Start of Supplied material
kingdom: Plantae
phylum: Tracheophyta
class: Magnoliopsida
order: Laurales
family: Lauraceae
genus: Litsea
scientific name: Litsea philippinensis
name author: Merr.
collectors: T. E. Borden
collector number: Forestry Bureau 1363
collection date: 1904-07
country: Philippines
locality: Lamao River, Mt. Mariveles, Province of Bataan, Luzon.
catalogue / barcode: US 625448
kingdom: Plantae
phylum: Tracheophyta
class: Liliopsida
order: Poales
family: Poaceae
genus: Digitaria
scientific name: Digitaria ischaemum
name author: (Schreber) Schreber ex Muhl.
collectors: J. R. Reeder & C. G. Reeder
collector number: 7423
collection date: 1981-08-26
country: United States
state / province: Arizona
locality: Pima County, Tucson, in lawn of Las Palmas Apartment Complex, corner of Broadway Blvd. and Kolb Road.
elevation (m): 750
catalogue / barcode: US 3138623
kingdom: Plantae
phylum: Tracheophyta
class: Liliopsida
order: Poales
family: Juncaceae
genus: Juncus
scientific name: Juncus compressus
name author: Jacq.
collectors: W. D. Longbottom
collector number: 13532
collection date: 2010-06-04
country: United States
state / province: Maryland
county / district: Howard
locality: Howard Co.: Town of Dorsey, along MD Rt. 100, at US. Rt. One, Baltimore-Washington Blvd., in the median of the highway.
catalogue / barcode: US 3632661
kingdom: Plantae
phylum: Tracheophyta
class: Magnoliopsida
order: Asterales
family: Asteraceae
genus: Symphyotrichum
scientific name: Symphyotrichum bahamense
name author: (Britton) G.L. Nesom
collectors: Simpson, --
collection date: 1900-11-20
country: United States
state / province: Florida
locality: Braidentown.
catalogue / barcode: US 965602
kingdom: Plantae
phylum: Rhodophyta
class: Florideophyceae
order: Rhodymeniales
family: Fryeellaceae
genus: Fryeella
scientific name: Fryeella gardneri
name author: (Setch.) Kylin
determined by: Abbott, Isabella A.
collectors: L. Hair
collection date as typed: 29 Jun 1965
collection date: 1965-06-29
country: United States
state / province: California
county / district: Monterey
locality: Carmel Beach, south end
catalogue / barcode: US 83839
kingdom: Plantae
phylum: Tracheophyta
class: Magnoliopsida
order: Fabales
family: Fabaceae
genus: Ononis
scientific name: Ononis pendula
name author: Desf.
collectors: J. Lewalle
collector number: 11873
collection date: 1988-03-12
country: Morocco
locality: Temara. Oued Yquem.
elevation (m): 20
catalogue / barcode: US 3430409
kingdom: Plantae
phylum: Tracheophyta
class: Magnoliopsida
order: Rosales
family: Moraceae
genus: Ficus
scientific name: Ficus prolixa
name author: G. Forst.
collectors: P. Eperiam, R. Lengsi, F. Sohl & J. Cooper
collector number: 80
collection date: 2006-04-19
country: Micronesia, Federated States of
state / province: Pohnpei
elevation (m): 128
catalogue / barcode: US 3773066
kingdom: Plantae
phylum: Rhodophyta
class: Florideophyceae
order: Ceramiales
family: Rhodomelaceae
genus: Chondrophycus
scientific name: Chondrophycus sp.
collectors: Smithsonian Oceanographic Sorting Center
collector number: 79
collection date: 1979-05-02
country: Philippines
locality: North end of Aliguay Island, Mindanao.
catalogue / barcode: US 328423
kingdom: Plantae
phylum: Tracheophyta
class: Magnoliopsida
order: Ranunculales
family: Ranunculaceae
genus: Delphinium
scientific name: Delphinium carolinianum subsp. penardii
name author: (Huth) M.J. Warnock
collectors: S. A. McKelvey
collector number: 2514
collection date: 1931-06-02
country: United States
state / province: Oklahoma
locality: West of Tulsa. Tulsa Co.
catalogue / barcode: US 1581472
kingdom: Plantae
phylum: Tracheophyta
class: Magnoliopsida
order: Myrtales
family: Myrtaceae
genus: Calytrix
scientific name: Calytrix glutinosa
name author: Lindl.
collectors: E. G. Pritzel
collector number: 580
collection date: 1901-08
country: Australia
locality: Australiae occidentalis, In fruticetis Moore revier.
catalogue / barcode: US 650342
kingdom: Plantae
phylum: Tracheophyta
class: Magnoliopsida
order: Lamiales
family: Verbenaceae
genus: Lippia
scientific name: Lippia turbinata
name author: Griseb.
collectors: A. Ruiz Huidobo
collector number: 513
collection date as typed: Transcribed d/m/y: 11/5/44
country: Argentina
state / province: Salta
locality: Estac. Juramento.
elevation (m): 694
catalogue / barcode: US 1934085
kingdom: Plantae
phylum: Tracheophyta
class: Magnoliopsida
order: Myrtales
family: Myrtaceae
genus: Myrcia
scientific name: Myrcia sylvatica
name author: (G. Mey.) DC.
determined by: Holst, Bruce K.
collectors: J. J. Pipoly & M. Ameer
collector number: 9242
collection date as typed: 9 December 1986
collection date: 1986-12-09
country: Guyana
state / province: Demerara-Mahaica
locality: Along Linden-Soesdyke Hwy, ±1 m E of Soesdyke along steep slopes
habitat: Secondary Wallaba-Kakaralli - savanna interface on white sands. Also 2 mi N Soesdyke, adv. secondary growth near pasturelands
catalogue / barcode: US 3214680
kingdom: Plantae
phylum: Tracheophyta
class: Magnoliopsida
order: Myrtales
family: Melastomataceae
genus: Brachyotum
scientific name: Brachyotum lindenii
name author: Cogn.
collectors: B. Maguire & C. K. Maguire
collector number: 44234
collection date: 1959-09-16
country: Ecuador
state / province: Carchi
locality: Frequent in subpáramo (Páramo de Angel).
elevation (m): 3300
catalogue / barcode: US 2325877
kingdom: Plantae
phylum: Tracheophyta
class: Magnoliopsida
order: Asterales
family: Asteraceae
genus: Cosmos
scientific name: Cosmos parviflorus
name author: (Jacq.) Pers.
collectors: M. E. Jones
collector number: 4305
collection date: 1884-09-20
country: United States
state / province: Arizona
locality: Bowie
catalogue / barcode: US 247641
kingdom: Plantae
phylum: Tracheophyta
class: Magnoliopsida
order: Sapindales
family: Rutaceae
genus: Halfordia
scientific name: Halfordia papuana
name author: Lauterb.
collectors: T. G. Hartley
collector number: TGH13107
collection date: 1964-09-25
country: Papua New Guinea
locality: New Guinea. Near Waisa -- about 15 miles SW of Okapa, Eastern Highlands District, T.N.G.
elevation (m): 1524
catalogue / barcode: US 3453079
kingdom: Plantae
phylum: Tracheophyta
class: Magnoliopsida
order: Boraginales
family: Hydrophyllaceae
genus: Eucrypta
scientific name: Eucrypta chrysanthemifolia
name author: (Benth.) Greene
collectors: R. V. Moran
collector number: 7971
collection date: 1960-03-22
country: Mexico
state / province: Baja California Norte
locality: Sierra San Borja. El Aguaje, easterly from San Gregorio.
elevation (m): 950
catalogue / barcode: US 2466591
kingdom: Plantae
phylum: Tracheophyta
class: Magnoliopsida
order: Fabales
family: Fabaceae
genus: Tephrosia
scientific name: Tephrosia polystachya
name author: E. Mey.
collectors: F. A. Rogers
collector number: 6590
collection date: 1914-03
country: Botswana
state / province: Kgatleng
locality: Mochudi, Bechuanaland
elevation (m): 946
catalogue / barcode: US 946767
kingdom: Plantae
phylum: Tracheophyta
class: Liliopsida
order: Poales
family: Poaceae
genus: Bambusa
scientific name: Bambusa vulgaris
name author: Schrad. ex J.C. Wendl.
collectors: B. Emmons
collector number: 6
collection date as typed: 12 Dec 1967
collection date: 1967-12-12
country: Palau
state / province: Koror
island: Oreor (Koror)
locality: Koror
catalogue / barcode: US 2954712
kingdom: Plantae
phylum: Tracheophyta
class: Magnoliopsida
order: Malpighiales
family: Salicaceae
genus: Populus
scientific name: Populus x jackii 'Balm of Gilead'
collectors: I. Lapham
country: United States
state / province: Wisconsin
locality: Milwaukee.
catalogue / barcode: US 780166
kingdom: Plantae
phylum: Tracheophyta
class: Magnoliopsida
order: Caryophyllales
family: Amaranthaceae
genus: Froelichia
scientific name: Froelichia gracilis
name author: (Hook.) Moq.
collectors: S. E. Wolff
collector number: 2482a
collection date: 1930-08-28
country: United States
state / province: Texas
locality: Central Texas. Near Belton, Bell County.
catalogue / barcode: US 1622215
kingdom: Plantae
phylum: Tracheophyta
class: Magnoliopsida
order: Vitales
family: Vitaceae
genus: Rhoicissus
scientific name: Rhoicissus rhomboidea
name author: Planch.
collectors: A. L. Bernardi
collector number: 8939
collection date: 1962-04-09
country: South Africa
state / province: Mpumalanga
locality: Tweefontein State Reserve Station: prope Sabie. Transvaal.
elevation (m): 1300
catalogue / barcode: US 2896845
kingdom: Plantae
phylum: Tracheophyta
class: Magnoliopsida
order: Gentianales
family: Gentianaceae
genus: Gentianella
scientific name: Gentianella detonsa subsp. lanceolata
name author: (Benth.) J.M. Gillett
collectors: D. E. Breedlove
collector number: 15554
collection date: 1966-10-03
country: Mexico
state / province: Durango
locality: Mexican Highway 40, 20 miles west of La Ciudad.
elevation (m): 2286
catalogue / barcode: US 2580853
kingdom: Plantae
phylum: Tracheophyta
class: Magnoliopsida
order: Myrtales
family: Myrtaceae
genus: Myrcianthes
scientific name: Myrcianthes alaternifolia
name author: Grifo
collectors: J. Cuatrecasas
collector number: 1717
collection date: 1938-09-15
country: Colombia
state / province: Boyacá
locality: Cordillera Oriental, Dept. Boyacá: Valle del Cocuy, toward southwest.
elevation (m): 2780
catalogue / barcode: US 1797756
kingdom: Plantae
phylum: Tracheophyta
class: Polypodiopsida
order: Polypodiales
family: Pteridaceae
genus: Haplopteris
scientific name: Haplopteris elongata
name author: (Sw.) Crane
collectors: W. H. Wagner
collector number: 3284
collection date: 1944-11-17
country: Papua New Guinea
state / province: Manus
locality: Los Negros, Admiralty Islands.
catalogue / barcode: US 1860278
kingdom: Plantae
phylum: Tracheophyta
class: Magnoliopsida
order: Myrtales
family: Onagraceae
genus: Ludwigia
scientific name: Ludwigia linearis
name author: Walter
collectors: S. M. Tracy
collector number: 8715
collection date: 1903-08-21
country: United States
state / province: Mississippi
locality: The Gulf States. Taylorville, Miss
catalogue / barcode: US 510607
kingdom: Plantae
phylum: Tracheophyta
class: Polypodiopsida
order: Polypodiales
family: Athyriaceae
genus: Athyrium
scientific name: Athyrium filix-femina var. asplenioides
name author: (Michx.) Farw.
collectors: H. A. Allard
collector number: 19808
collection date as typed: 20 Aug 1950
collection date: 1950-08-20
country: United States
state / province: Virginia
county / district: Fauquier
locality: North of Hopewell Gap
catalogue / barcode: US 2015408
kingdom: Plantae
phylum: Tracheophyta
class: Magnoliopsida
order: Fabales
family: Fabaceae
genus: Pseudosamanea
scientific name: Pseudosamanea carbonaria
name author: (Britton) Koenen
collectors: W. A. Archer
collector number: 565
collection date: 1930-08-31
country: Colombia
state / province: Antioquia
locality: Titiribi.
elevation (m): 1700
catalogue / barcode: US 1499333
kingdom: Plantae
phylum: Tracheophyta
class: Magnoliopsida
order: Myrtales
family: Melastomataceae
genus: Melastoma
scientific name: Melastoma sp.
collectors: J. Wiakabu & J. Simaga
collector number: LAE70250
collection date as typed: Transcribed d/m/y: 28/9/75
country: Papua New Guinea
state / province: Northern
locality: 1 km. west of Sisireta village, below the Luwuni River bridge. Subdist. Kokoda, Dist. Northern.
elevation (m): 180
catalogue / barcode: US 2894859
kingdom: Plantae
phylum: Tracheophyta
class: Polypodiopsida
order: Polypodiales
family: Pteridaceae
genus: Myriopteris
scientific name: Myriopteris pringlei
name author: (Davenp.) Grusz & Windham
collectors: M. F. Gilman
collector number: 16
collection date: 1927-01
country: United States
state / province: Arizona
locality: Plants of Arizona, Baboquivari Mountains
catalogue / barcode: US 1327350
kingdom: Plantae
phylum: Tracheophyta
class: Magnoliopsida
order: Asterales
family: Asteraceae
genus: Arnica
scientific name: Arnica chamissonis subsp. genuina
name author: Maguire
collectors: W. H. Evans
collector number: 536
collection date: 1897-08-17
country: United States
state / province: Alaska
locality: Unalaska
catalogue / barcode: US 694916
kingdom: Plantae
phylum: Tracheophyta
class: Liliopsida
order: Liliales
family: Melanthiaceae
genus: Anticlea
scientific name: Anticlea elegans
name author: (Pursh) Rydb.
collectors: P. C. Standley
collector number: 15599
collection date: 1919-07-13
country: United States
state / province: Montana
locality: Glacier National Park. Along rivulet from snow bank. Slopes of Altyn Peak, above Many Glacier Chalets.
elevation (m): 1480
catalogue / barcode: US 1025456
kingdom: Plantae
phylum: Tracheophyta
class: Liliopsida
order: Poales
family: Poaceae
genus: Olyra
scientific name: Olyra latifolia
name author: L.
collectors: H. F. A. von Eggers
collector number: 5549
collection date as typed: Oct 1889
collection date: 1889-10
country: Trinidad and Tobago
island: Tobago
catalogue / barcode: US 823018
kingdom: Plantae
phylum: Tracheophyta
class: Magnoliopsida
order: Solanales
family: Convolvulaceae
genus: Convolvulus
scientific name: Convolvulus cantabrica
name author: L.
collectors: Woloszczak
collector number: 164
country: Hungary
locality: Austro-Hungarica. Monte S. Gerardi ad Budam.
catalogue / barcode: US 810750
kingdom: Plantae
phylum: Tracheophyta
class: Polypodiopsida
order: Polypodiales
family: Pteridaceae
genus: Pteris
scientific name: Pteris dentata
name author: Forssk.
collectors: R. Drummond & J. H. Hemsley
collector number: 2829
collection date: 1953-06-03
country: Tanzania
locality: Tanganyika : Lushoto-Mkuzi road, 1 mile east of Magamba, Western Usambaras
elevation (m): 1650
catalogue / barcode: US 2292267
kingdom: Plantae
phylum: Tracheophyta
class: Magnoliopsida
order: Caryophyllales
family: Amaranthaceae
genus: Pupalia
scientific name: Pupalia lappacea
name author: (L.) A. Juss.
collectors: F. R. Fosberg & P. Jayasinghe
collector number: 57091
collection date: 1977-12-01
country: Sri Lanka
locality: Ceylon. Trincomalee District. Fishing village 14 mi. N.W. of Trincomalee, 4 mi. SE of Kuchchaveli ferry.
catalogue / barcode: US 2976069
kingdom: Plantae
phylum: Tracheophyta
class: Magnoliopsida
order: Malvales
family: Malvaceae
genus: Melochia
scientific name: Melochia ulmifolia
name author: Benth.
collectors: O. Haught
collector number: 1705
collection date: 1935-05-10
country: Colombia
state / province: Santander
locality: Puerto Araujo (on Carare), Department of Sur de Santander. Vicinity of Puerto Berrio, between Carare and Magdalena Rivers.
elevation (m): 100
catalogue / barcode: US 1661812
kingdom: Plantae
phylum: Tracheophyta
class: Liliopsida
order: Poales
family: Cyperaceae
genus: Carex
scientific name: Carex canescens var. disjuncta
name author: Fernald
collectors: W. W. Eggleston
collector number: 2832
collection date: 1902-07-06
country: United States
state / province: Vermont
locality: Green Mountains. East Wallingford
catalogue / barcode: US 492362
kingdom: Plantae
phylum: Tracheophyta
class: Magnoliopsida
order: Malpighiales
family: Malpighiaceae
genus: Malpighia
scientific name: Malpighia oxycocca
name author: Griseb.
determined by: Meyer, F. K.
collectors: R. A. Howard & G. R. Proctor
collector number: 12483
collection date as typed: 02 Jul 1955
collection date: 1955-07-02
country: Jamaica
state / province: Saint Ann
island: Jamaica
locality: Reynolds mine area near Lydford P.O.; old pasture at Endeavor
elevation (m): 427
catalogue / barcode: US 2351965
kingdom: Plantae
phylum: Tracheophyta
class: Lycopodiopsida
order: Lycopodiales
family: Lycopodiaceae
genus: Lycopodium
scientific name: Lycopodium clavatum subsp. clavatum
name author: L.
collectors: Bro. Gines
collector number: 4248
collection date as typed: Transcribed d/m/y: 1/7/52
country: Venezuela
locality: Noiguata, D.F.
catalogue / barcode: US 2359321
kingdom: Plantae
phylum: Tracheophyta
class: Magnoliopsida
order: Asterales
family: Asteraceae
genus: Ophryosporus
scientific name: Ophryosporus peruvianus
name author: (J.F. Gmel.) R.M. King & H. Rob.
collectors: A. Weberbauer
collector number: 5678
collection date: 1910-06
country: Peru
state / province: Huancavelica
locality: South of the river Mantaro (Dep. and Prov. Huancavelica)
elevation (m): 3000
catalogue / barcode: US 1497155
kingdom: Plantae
End of Supplied material
» **What you are asked to do**: Update the entries from the first line through the line containing "collection date: 1904-07", inclusive, replacing "collectors" with "collected by" and changing nothing else. Give only those lines.

» **Answer to the task**:
kingdom: Plantae
phylum: Tracheophyta
class: Magnoliopsida
order: Laurales
family: Lauraceae
genus: Litsea
scientific name: Litsea philippinensis
name author: Merr.
collected by: T. E. Borden
collector number: Forestry Bureau 1363
collection date: 1904-07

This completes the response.